Absolutely true - I’ve seen several EAs with “black-out” dates to improve backtests but I don’t believe that is the case with the FRWC EAs - actually, they have a clause in their rules which specifically forbids the practice.
“As for refunds, it seams perfectly acceptable to me that with a digital product that the vendor should place some sort of constraints on the circumstances in which a refund can be requested. 30 days isnt a particularly stringent requirement to impose on purchasers.”
I agree.
“The problem that I would forsee is that the strategy employed by their sales and marketing team possibly sets unrealistic expectations on potential purchasers, and that in turn could lead to an increase in the number of people requesting refunds, and potentially resorting to chargeback requests if refunds are not handled efficiently, and that is a genuine risk that the vendor will need to manage.”

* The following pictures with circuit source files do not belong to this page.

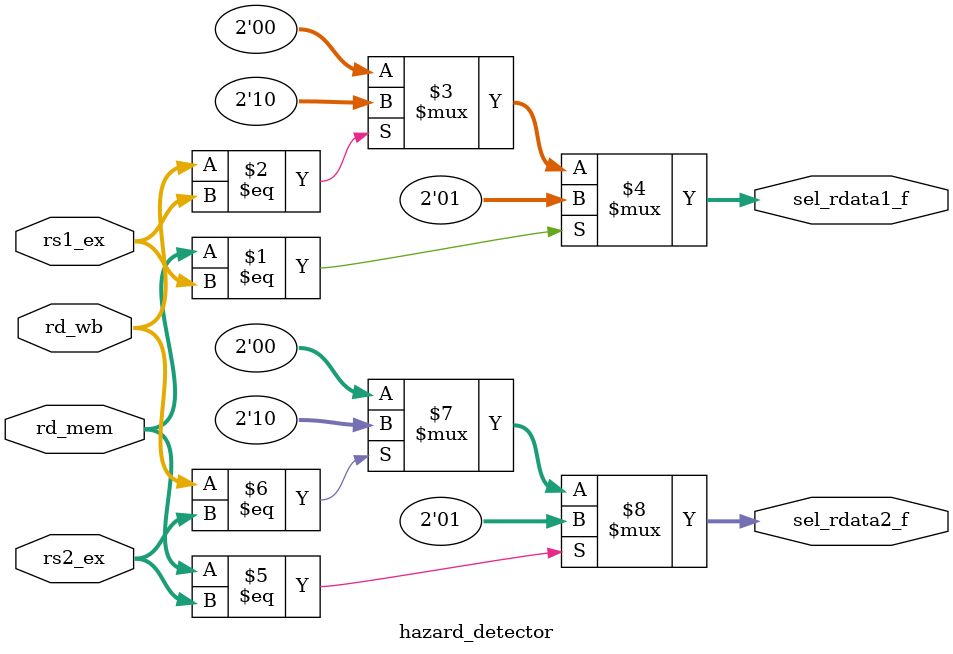
<source format=sv>
module hazard_detector #(
) 
(
    input [4:0] rd_mem,
    input [4:0] rd_wb,
    input [4:0] rs1_ex,
    input [4:0] rs2_ex,
    output [1:0] sel_rdata1_f,
    output [1:0] sel_rdata2_f
);

//// TODO: support stall

assign sel_rdata1_f = (rd_mem == rs1_ex) ? 2'b01 :
                      (rd_wb == rs1_ex)  ? 2'b10 : 2'b00;

assign sel_rdata2_f = (rd_mem == rs2_ex) ? 2'b01 :
                      (rd_wb == rs2_ex)  ? 2'b10 : 2'b00;
    
endmodule
</source>
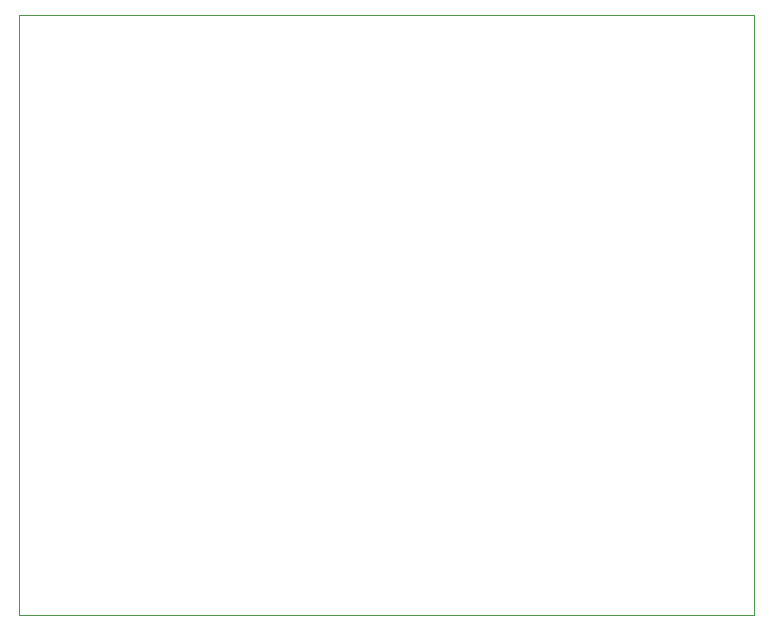
<source format=gm1>
G04 #@! TF.GenerationSoftware,KiCad,Pcbnew,(5.1.9-0-10_14)*
G04 #@! TF.CreationDate,2021-05-14T14:16:07+02:00*
G04 #@! TF.ProjectId,PreAmp_SMPS_Filter,50726541-6d70-45f5-934d-50535f46696c,1.0*
G04 #@! TF.SameCoordinates,Original*
G04 #@! TF.FileFunction,Profile,NP*
%FSLAX46Y46*%
G04 Gerber Fmt 4.6, Leading zero omitted, Abs format (unit mm)*
G04 Created by KiCad (PCBNEW (5.1.9-0-10_14)) date 2021-05-14 14:16:07*
%MOMM*%
%LPD*%
G01*
G04 APERTURE LIST*
G04 #@! TA.AperFunction,Profile*
%ADD10C,0.050000*%
G04 #@! TD*
G04 APERTURE END LIST*
D10*
X53340000Y-83820000D02*
X53340000Y-33020000D01*
X115570000Y-83820000D02*
X53340000Y-83820000D01*
X115570000Y-33020000D02*
X115570000Y-83820000D01*
X53340000Y-33020000D02*
X115570000Y-33020000D01*
M02*

</source>
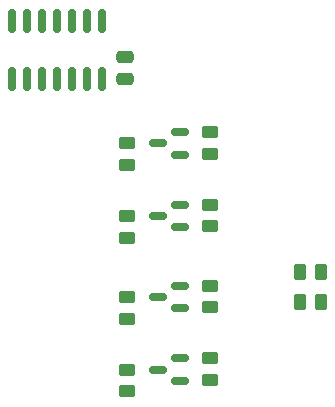
<source format=gtp>
%TF.GenerationSoftware,KiCad,Pcbnew,(6.0.2)*%
%TF.CreationDate,2022-03-15T19:15:36-04:00*%
%TF.ProjectId,Pi1541_Main_Board,50693135-3431-45f4-9d61-696e5f426f61,1.0*%
%TF.SameCoordinates,Original*%
%TF.FileFunction,Paste,Top*%
%TF.FilePolarity,Positive*%
%FSLAX46Y46*%
G04 Gerber Fmt 4.6, Leading zero omitted, Abs format (unit mm)*
G04 Created by KiCad (PCBNEW (6.0.2)) date 2022-03-15 19:15:36*
%MOMM*%
%LPD*%
G01*
G04 APERTURE LIST*
G04 Aperture macros list*
%AMRoundRect*
0 Rectangle with rounded corners*
0 $1 Rounding radius*
0 $2 $3 $4 $5 $6 $7 $8 $9 X,Y pos of 4 corners*
0 Add a 4 corners polygon primitive as box body*
4,1,4,$2,$3,$4,$5,$6,$7,$8,$9,$2,$3,0*
0 Add four circle primitives for the rounded corners*
1,1,$1+$1,$2,$3*
1,1,$1+$1,$4,$5*
1,1,$1+$1,$6,$7*
1,1,$1+$1,$8,$9*
0 Add four rect primitives between the rounded corners*
20,1,$1+$1,$2,$3,$4,$5,0*
20,1,$1+$1,$4,$5,$6,$7,0*
20,1,$1+$1,$6,$7,$8,$9,0*
20,1,$1+$1,$8,$9,$2,$3,0*%
G04 Aperture macros list end*
%ADD10RoundRect,0.250000X-0.262500X-0.450000X0.262500X-0.450000X0.262500X0.450000X-0.262500X0.450000X0*%
%ADD11RoundRect,0.250000X0.450000X-0.262500X0.450000X0.262500X-0.450000X0.262500X-0.450000X-0.262500X0*%
%ADD12RoundRect,0.150000X0.587500X0.150000X-0.587500X0.150000X-0.587500X-0.150000X0.587500X-0.150000X0*%
%ADD13RoundRect,0.250000X0.475000X-0.250000X0.475000X0.250000X-0.475000X0.250000X-0.475000X-0.250000X0*%
%ADD14RoundRect,0.150000X-0.150000X0.825000X-0.150000X-0.825000X0.150000X-0.825000X0.150000X0.825000X0*%
G04 APERTURE END LIST*
D10*
X152587500Y-85270000D03*
X154412500Y-85270000D03*
D11*
X145000000Y-81442724D03*
X145000000Y-79617724D03*
X145000000Y-94450000D03*
X145000000Y-92625000D03*
X138000000Y-95400000D03*
X138000000Y-93575000D03*
D10*
X152587500Y-87810000D03*
X154412500Y-87810000D03*
D12*
X142437500Y-81517724D03*
X142437500Y-79617724D03*
X140562500Y-80567724D03*
D11*
X138000000Y-82392724D03*
X138000000Y-80567724D03*
X138000000Y-89257267D03*
X138000000Y-87432267D03*
D13*
X137800000Y-68972500D03*
X137800000Y-67072500D03*
D12*
X142437500Y-94525000D03*
X142437500Y-92625000D03*
X140562500Y-93575000D03*
X142437500Y-75375000D03*
X142437500Y-73475000D03*
X140562500Y-74425000D03*
D11*
X145000000Y-75300000D03*
X145000000Y-73475000D03*
X145000000Y-88307267D03*
X145000000Y-86482267D03*
D14*
X135810000Y-64022500D03*
X134540000Y-64022500D03*
X133270000Y-64022500D03*
X132000000Y-64022500D03*
X130730000Y-64022500D03*
X129460000Y-64022500D03*
X128190000Y-64022500D03*
X128190000Y-68972500D03*
X129460000Y-68972500D03*
X130730000Y-68972500D03*
X132000000Y-68972500D03*
X133270000Y-68972500D03*
X134540000Y-68972500D03*
X135810000Y-68972500D03*
D11*
X138000000Y-76250000D03*
X138000000Y-74425000D03*
D12*
X142437500Y-88382267D03*
X142437500Y-86482267D03*
X140562500Y-87432267D03*
M02*

</source>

Some people will always try to buck the trend / bend rules - it’s human nature but I know that the FRWC have been very flexible over what constitues the “30 days trading records” - I’ve heard about some pretty interesting mixes of live and demo account histories that have been accepted to make up those 30 days.
My personal view is that anyone who instigates a chargeback when the vendor has a reasonable refund policy is nothing but a fraudster and/or a malicious individual so the sooner that the likes of ClickBank and Plimus follow PayPal’s lead by contesting chargebacks (rather than simply rolling over), the better it will be for the honest customers out there.
I have a friend who sells via ClickBank and we all know that CB will issue a refund for no better reason than your coffee got cold before you managed to drink it, yet he still gets hit with chargebacks (and the associated unrecoverable bank charges) from morons who must be too stupid or vindictive to ask for a refund like normal folk!